Сара встала и пошла с девочкой на руках к хижине.
— Что, Макин, бросил меня умирать? — спросил я. — Где все остальные?
— Стоят лагерем в миле отсюда, — он кивнул на север. — Смотрят, нет ли еще каких отрядов, желающих вторгнуться на эти земли.
Нелепо думать, что за этими набегами стоит добродушный старый Носсар. Такое предположение омрачает приятные воспоминания. Я помнил его сидящим в пиршественном зале за столом и сосредоточенно изучающим разложенные на нем карты, выцветшие от времени. Ильмская крепость, и Носсар в своем дубовом кресле с седой бородой и добрыми глазами. Мы с Уиллом играли в том зале, когда были примерно того же возраста, что и дочь Сары. Носсар и прочерченные его рукой границы на карте. Мрачный разговор о «его мальчиках», дающих убежище мальчикам Ренара.
— Ты готов ехать? — спросил Макин.
— Сгораю от нетерпения. — Я подошел к своему коню. Конюх звал его Брейт, и я не видел причины менять имя. Крепкий и выносливый, но не сравнится с Герродом, которого я потерял под Геллетом. Я порылся в седельной сумке, кое-что выудил оттуда и пошел вслед за Сарой к хижине.
Вначале я не сразу привык к свету после полумрака хижины, а теперь мои глаза не сразу адаптировались к полутьме. В хижине отвратительно воняло. Я, когда проснулся, этого не заметил, но сейчас вонь прямо-таки в нос ударила. Застарелая блевотина, пот, навоз. Я верил принцу Стрелы, когда он говорил, что будет защищать людей и даст им покой. Я верил Джейн, когда она говорила, что мне не хватает благоразумия, чтобы управлять своей судьбой. Я всему этому верил.
Всему, кроме того, что это имеет для меня какое-то значение.

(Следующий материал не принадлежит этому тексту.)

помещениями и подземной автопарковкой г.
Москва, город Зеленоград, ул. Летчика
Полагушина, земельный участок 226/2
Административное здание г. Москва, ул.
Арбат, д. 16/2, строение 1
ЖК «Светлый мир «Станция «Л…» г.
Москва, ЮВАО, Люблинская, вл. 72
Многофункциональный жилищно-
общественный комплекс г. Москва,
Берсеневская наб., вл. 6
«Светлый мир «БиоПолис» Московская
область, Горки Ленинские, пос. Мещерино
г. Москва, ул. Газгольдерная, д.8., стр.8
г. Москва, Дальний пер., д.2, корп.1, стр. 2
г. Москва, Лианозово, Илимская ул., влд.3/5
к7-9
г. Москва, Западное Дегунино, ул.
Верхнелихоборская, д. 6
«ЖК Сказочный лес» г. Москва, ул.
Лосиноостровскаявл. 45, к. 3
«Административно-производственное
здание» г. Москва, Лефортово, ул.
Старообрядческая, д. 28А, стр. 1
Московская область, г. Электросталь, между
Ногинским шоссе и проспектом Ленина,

Я присел на корточки перед женщиной.
— Новый король не защитил вас?
— Король? — равнодушно повторила женщина, желая, чтобы я поскорее ушел.
— Привет, Джени, — я перенес внимание на девочку, желая завоевать хотя бы ее расположение. — Ты видела, какого огромного и страшного человека я привел показать тебе?

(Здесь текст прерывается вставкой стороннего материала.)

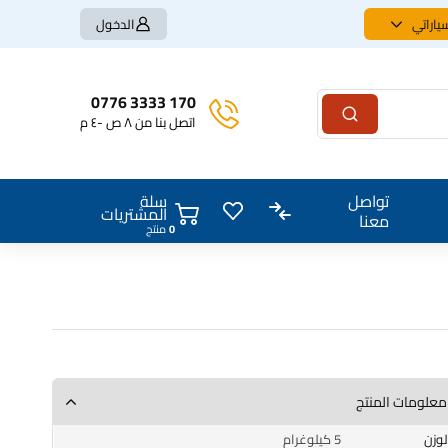
ياراتي
الدخول
170 3333 0776
اتصل بنا من ٨ ص -٤ م
سلة
تواصل
المشتريات
معنا
0
منتج
معلومات المنتج
الوزن
5 كيلوغرام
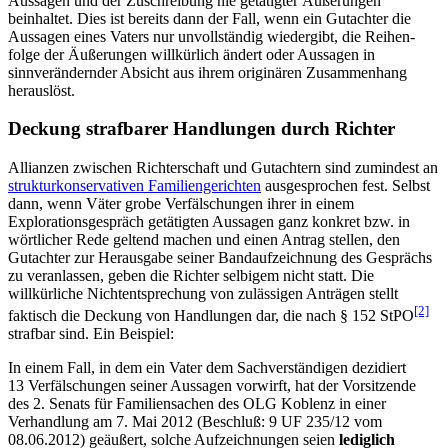
Aussagen und der Zuschreibung nie getätigter Äußerungen
beinhaltet. Dies ist bereits dann der Fall, wenn ein Gutachter die
Aussagen eines Vaters nur unvollständig wiedergibt, die Reihen­
folge der Äußerungen willkürlich ändert oder Aussagen in
sinnverändernder Absicht aus ihrem originären Zusammenhang
herauslöst.
Deckung strafbarer Handlungen durch Richter
Allianzen zwischen Richterschaft und Gutachtern sind zumindest an
struktur­konservativen Familien­gerichten
aus­gesprochen fest. Selbst
dann, wenn Väter grobe Verfälschungen ihrer in einem
Explorations­gespräch getätigten Aussagen ganz konkret bzw. in
wörtlicher Rede geltend machen und einen Antrag stellen, den
Gutachter zur Herausgabe seiner Band­auf­zeichnung des Gesprächs
zu veranlassen, geben die Richter selbigem nicht statt. Die
willkürliche Nicht­entsprechung von zulässigen Anträgen stellt
[2]
faktisch die Deckung von Handlungen dar, die nach § 152 StPO
strafbar sind. Ein Beispiel:
In einem Fall, in dem ein Vater dem Sachverständigen dezidiert
13 Ver­fälschungen seiner Aussagen vorwirft, hat der Vorsitzende
des 2. Senats für Familien­sachen des OLG Koblenz in einer
Verhandlung am 7. Mai 2012 (Beschluß: 9 UF 235/12 vom
08.06.2012) geäußert, solche Aufzeichnungen seien
lediglich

Губы девочки дернулись и вытянулись в жалкое подобие улыбки.
— Чего хочет маленькая Джени? — спросил я, не понимая, что я вообще делаю в вонючей хижине, сидя на корточках перед крестьянкой и ее ребенком. Может быть, пытаюсь что-то доказать принцу Стрелы? Может быть, это последствия удара головой о землю? Может быть, когда-то в раннем детстве Мейкэл сильно ударился головой, и этот удар всю жизнь напоминает ему о себе?
— Хочу, чтобы Дейви вернулся. — Девочка была неестественно застывшей, шевелились только ее губы. И глаза.

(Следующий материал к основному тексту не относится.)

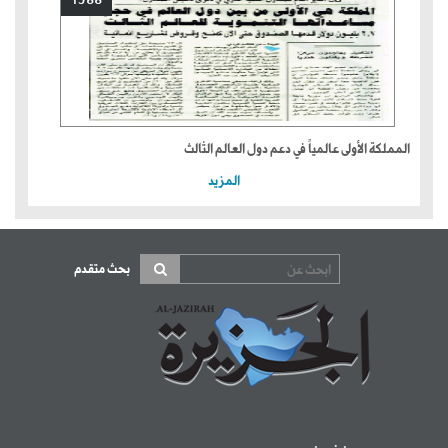
1988
المملكة الأولى عالمياً في دعم دول العالم الثالث
المزيد
بحث متقدم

— А кем ты хочешь быть? — Я вспомнил свое детство. Я хотел превратиться в крылатую смерть и терзать мир до тех пор, пока он не даст то, что принадлежит мне.
— Принцессой, — прошептала девочка, потом помолчала и добавила: — Или русалкой.
— Я ей рассказываю сказки, сэр, — пояснила женщина, ее голос звучал испуганно, срываясь в отчаяние. Вероятно, она никак не могла понять, что еще я намерен у них отнять. — Те, что я слышала когда-то от моей бабушки. Они передаются в нашей семье из поколения в поколение. — Женщина погладила девочку по головке. — Я рассказываю ей сказки, чтобы отвлечь, чтобы она на время забыла о боли. Думала о всяком несбыточном. Она даже не очень-то понимает, кто такие русалки.
Я прикусил язык. Три неосуществимые просьбы — три желания. Я воспринял их как король, который с короной на голове сидит на троне, которого вместе с его золотом в сокровищницах охраняют крепостные стены и армия. А девочка хотела вернуть брата, она хотела быть принцессой или русалкой. И скоро смерть вырвет ее из рук плачущей матери, чтобы заточить в холодной могиле и превратить в прах. И вся королевская конница, и вся королевская рать здесь бессильны. Я легким движением едва коснулся лба Джени. Смерть вошла в нее уже достаточно глубоко, и мне не нужно было расширять ее пространство. Но я коснулся лба девочки пальцами, чтобы почувствовать пульсацию смерти, почувствовать, как она поглощает жизнь ребенка. И некромантия во мне сразу откликнулась на это прикосновение: произошло соединение — ее дыхание судорожно затрепетало в моем.